**WHAT YOU NEED TO DO:**
[a] According to the press release, how many lease parcels will the Bureau of Land Management offer, and how many acres do they cover?
[b] Please retype the part of the press release between "Protest Filed Against" and "and gas leases.", inclusive.

**READING PASSAGE:**
Oscar Simpson, New Mexico Wildlife Federation, (505) 917-2134
Jeremy Nichols, WildEarth Guardians, (303) 437-7663
Erik Schlenker-Goodrich, Western Environmental Law Center, (575) 751-0351 x 137
Jay Lininger, Center for Biological Diversity, (928) 853-9929

 Protest Filed Against Oil and Gas Leasing on New Mexico Public Lands

TAOS, N.M.— Allied conservationists and sportsmen today filed an administrative protest of a Bureau of Land Management oil and gas lease sale for New Mexico. The Bureau will offer 49 lease parcels, totaling 41,635 acres, on April 22, 2009 – Earth Day. The protest challenges the government’s failure to address global warming in its oil and gas leases.

“Global warming hurts wildlife, our rivers and streams, and our heritage. But it’s still business as usual: Lease first, think later,” said Oscar Simpson with the New Mexico Wildlife Federation. “BLM needs to get a plan in place to deal with the global warming issues directly tied to federal oil and natural gas leasing in New Mexico.”

Several other conservation and sportsmen groups, including Back Country Horsemen of New Mexico, Albuquerque Wildlife Federation, Sierra Club, and the Northern New Mexico Chapter of the Mule Deer Foundation expressed support for the challenge.

“The support we’re getting from these groups reflects a groundswell of concern that the combined impacts of global warming and oil and gas development aren’t doing wildlife any favors,” Simpson said.

**DATA BELOW:**
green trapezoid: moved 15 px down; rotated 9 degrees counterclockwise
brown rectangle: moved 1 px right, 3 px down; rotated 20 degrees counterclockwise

**SOLUTIONS TO THE EXERCISE:**
[a] 49 lease parcels, totaling 41,635 acres.

[b]
Protest Filed Against Oil and Gas Leasing on New Mexico Public Lands

TAOS, N.M.— Allied conservationists and sportsmen today filed an administrative protest of a Bureau of Land Management oil and gas lease sale for New Mexico. The Bureau will offer 49 lease parcels, totaling 41,635 acres, on April 22, 2009 – Earth Day. The protest challenges the government’s failure to address global warming in its oil and gas leases.